A1. This is a version conflict. We used Mathematica version 7 or 8 to implement the program. Some older version expresses algebraic number differently. For e.g. AlgebraicNumber[Root[#^4-#-1&,3],{0,1}] was Algebraic[#^4-#-1&,{0,1},3]. Also, you have to explicitly add on the package AlgebraicNumberFields at the beginning of the old version. I hope this helps solve serious problems. The best is to consult someone who knows well Mathematica.
A2. We found this in some early versions of Mathematica 7. This seems to be a bug of 'FromAdjacencyMatrix' under `Type -> Directed', giving the wrong direction to some edges.

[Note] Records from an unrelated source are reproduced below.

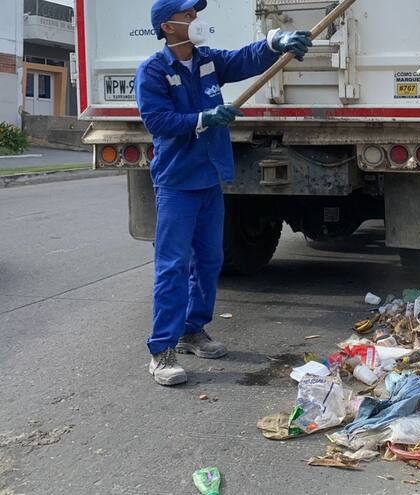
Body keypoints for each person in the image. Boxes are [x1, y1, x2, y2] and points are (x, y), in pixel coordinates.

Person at [136, 0, 312, 385]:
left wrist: (276, 41)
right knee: (173, 267)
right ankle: (162, 351)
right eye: (187, 15)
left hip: (210, 179)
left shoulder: (207, 60)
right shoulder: (153, 71)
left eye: (194, 12)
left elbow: (244, 59)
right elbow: (158, 121)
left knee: (210, 261)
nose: (195, 18)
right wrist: (204, 118)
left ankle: (193, 329)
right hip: (177, 182)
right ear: (168, 27)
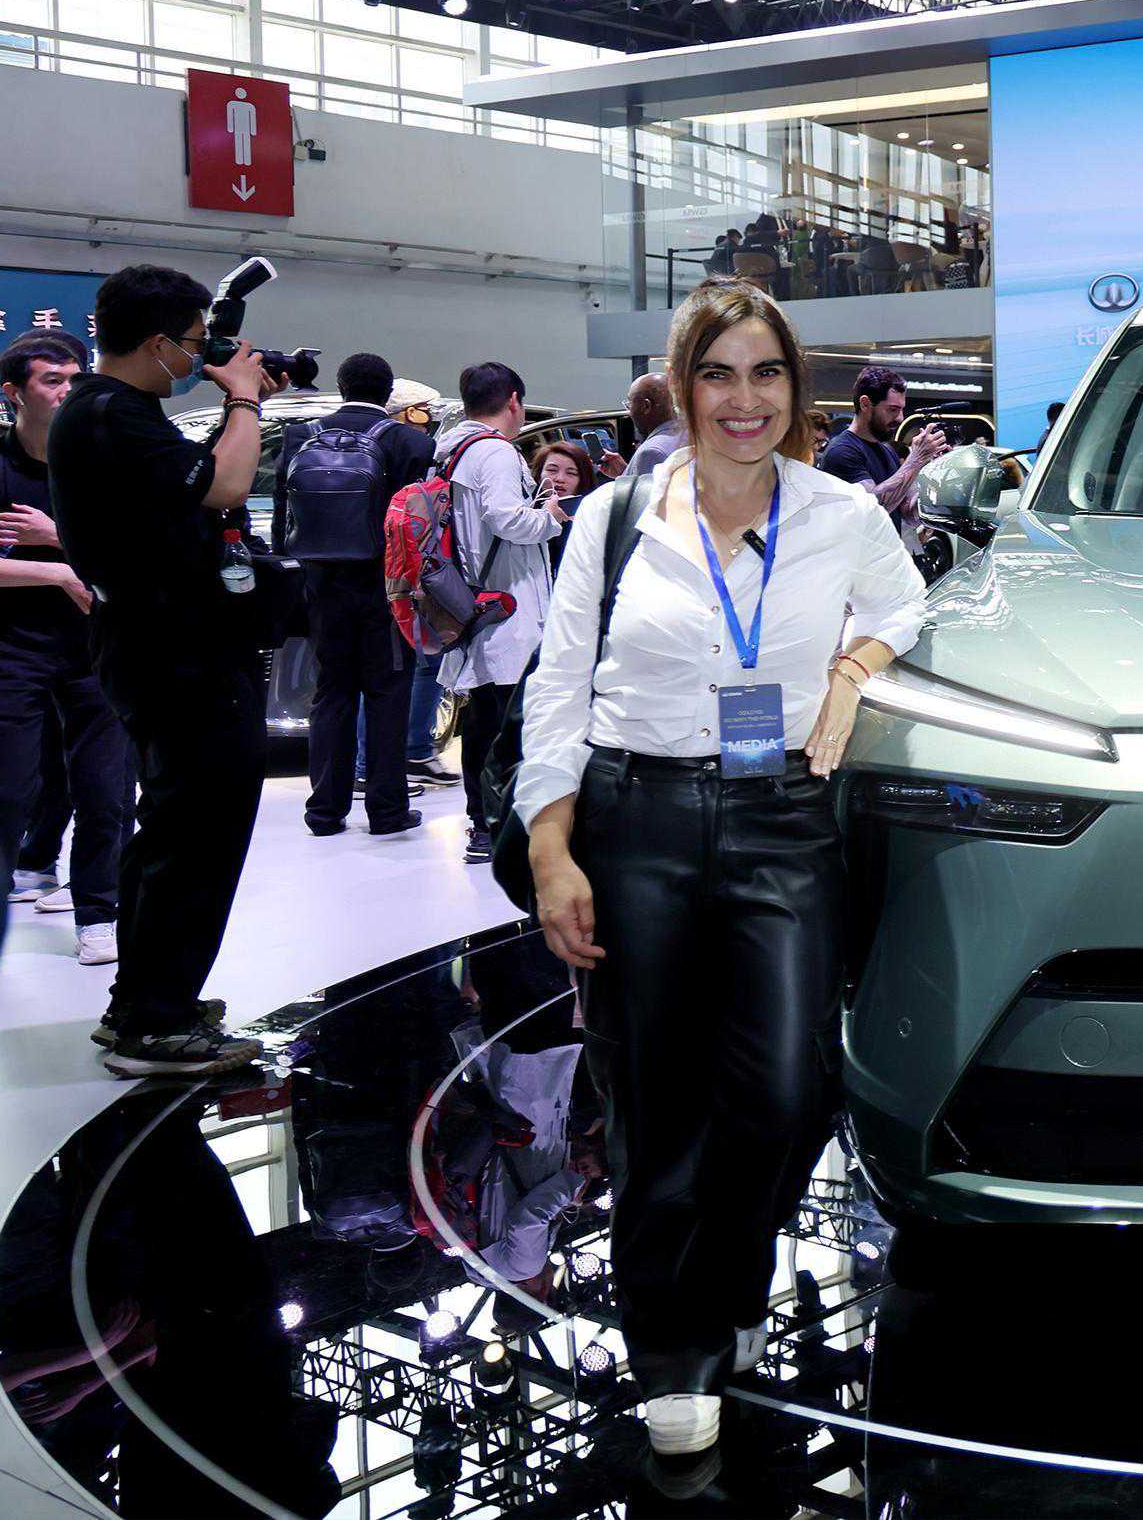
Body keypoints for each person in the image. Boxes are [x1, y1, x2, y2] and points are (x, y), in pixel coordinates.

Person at [517, 281, 926, 1466]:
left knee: (789, 1086)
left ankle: (734, 1270)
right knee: (655, 1097)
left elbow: (910, 603)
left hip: (783, 819)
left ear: (795, 387)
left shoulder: (841, 512)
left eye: (765, 374)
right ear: (683, 385)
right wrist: (550, 844)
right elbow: (558, 680)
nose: (743, 400)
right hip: (634, 817)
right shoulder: (613, 516)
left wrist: (852, 669)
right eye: (718, 374)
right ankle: (675, 1342)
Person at [47, 264, 277, 1077]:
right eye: (192, 342)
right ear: (155, 342)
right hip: (177, 651)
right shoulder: (111, 414)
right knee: (199, 836)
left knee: (174, 830)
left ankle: (145, 1000)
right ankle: (156, 1022)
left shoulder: (113, 413)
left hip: (159, 644)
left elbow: (190, 490)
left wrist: (241, 404)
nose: (199, 355)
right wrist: (243, 401)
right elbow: (228, 482)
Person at [0, 329, 134, 973]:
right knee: (7, 789)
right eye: (52, 380)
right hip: (10, 648)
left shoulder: (102, 463)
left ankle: (99, 914)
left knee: (107, 791)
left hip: (96, 648)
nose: (67, 391)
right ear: (14, 392)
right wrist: (57, 572)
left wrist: (57, 539)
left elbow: (137, 552)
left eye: (76, 379)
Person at [276, 350, 431, 840]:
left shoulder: (301, 437)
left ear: (341, 388)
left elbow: (284, 516)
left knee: (331, 693)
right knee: (387, 694)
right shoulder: (410, 442)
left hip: (322, 585)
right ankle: (387, 810)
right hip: (386, 588)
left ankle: (324, 811)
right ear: (388, 393)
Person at [435, 362, 571, 865]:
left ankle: (486, 822)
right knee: (504, 726)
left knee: (486, 721)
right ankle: (495, 825)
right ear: (514, 400)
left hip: (476, 603)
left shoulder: (451, 450)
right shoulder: (493, 452)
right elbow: (506, 519)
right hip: (506, 608)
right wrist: (549, 517)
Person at [384, 377, 457, 789]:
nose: (428, 418)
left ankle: (383, 759)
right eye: (424, 410)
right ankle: (408, 752)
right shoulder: (419, 450)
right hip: (413, 570)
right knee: (424, 663)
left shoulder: (362, 443)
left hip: (382, 569)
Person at [817, 365, 950, 537]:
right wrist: (916, 458)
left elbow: (909, 515)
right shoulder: (842, 451)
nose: (900, 418)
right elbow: (872, 509)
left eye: (901, 409)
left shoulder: (888, 452)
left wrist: (936, 473)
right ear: (865, 404)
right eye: (892, 409)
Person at [531, 438, 594, 574]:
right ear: (539, 474)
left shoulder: (591, 517)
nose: (560, 479)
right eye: (552, 470)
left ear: (582, 479)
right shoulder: (526, 514)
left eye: (571, 473)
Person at [626, 371, 685, 479]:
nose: (629, 412)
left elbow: (648, 490)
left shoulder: (651, 452)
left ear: (646, 406)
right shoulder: (691, 435)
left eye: (630, 404)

To settle this, you can import the old `Combinatorica' which is somewhere in your hard disk, but better after being renamed.
A3. Original programs are designed for Mathematica Version 7 or 8. Problems may occur around the `Combinatorica' package for a newer version. From Version 10 on, this package is already preinstalled and not necessary to add on. However, many functions are renamed, e.g., `InduceSubgraph -> Subgraph' or`TransitiveClosure -> TransitiveClosureGraph' in this inclusion process. Much worse, the function `FromOrderedPairs' had disappeared. Instead, we can use the `Graph' function to construct the overlap graph. Thanks to this change, the overlaps are not necessarily mapped to the set of positive integers. This gives a simpler coding but several corresponding changes are required. You find the new version in the above-zipped files adjusted for Mathematica Ver.12. Other programs may work by replacing the part between (* Construct and draw the graph *) and the final `If[Rd2 < Rd1,...]', by the corresponding part of the Ver.12 program.